The investigation into pitch augmentation’s effect on classifier accuracy revealed complex outcomes. The analysis, as shown in
Table 6, indicates that minor pitch adjustments, up to +/−0.4 semitones, have minimal impact on precision. In contrast, larger alterations lead to reduced accuracies, while the choice of augmentation level, specifically the augmentation by +/−1.4 semitones for the outdoor drone model ‘HP-X4 2020’, might appear contradictory given its performance in
Table 6; this decision was grounded in a comprehensive examination of the augmentation effects across all classifiers on real-world examples. It was observed that, despite the seemingly counterintuitive selection based on
Table 6’s data, augmenting the pitch by +/−1.4 semitones significantly improved classification accuracy by up to 40%, as depicted in
Figure 5. This substantial improvement, illustrated with blue circles, contrasts sharply with the 9.9% accuracy (represented by black dots) observed without augmentation, as previously noted in
Section 3.2. Augmentations beyond +/−1.4 semitones further demonstrated substantial accuracy enhancements compared to scenarios without augmentation. This strategic selection, thus, was based on detailed assessments of augmentations’ impacts, identifying +/−1.4 semitones as the most effective for enhancing classifier performance in real-world settings (for this particular example), underscoring the broader applicability and importance of pitch augmentation.
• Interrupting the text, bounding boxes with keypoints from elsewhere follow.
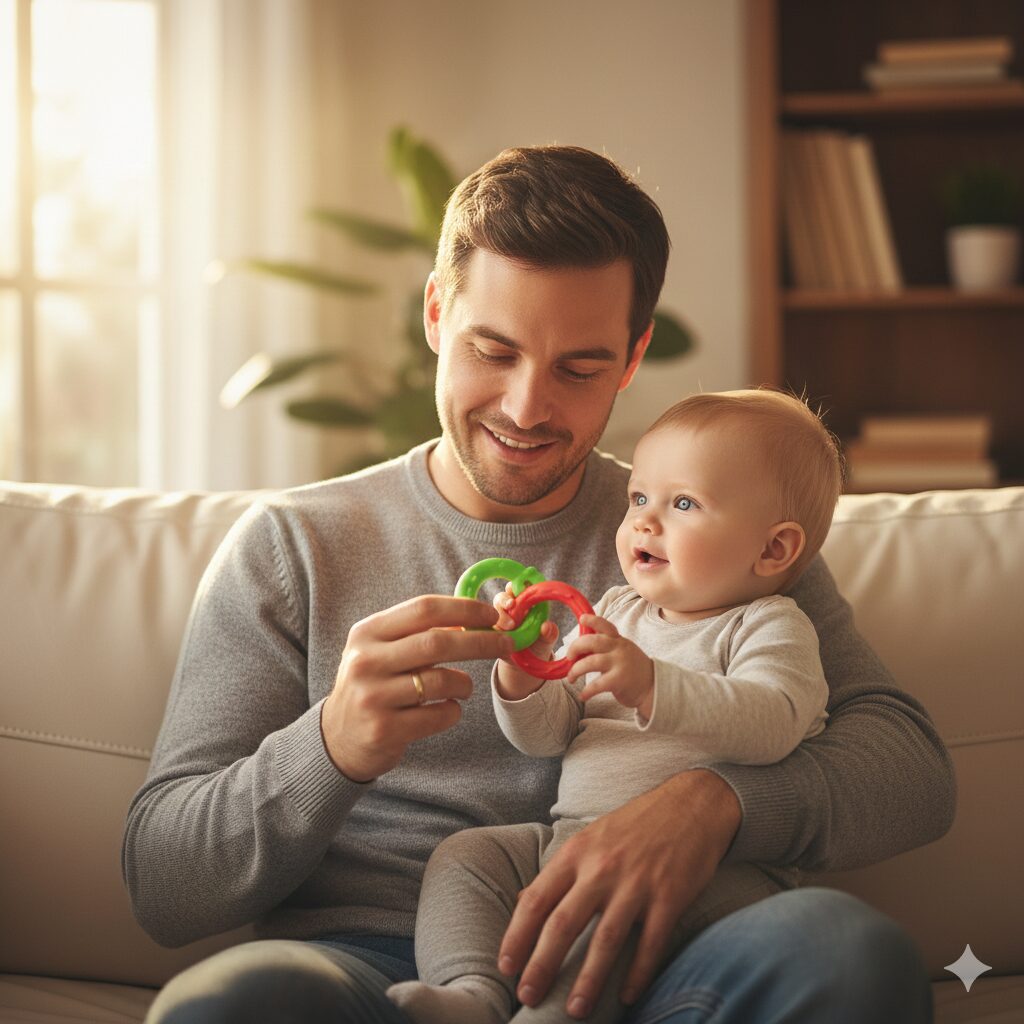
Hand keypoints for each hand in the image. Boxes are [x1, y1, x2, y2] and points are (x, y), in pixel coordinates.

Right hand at [322, 595, 513, 781]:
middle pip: (437, 642)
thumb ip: (418, 632)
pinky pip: (439, 714)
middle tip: (505, 644)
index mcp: (367, 632)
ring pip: (441, 680)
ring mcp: (372, 696)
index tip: (492, 615)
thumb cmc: (372, 685)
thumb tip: (474, 616)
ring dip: (465, 683)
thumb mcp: (382, 650)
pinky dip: (453, 710)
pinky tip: (446, 709)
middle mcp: (366, 661)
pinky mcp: (384, 730)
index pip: (424, 609)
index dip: (464, 609)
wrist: (337, 738)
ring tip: (463, 687)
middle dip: (480, 641)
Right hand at [493, 586, 558, 700]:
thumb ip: (549, 633)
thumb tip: (547, 626)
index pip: (520, 588)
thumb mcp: (546, 640)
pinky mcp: (487, 632)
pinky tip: (495, 635)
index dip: (519, 585)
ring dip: (499, 616)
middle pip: (502, 597)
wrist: (524, 664)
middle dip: (505, 600)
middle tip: (511, 605)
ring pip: (490, 611)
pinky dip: (486, 628)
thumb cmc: (537, 646)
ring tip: (509, 627)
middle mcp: (509, 609)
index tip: (520, 588)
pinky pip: (482, 626)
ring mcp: (497, 620)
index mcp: (526, 604)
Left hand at [497, 769, 741, 1018]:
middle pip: (563, 923)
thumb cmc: (635, 825)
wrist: (690, 804)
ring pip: (606, 940)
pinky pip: (650, 943)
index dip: (517, 935)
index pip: (537, 899)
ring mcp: (636, 883)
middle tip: (528, 996)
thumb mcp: (589, 837)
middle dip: (542, 965)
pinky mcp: (669, 896)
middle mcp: (602, 868)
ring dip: (588, 979)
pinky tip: (626, 996)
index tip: (506, 966)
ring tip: (575, 1010)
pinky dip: (637, 973)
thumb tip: (522, 901)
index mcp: (577, 852)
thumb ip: (559, 871)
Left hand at [566, 615, 654, 718]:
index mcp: (619, 641)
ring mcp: (619, 664)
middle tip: (569, 657)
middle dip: (575, 647)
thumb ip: (605, 647)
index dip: (592, 620)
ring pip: (590, 662)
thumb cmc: (632, 669)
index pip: (605, 625)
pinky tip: (583, 695)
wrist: (653, 687)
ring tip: (571, 678)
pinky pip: (597, 685)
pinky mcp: (619, 681)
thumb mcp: (622, 651)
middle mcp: (619, 649)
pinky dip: (587, 691)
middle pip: (592, 641)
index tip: (581, 618)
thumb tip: (580, 647)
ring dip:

Acknowledging the reliance on accuracy metrics from training, where augmented values were compared with non-augmented ones from identical measurements, reveals a methodological limitation in evaluating the augmentation technique’s efficacy. This shortfall highlights the need for broader assessments of augmentation strategies, particularly pitch adjustments, to accurately gauge their benefits and constraints in enhancing drone sound classification under diverse real-world scenarios.
3.3.4. Delays
The study’s investigation into the effects of introducing audio delays of 15 ms to 27 ms, with amplitudes varying from 30% to 90%, aimed to mimic real-world acoustic phenomena like echoes and ground reflections. However, no specific trend was observed in classification accuracy across different delay levels, suggesting minimal impact, possibly due to noise rather than a systematic influence on performance.
The analysis of delay augmentation is uniquely dependent on the specific measurement context, including the microphone–drone relative positions and surface reflectivity. Real-world conditions can produce time differences between the direct signal and its reflection of up to 30 ms, with amplitude variations based on the reflection coefficient of surfaces. This highlights the importance of incorporating a broad spectrum of delay variability to accurately reflect real-world scenarios.
Figure 6 presents the classification performance over time for the ’HP-X4 2020’ drone, comparing non-augmented (black dots) and random delay-augmented (blue dots) scenarios. This augmentation significantly improved accuracy from 9.9% without augmentation to 27.3% with random delay augmentation. Such an enhancement underscores the critical need to simulate a wide array of delay variations, closely resembling the acoustic reflection conditions found in real-world environments. This finding advocates for random delay augmentation as an effective strategy to increase the robustness of classification systems in settings with prevalent echoes and reflections.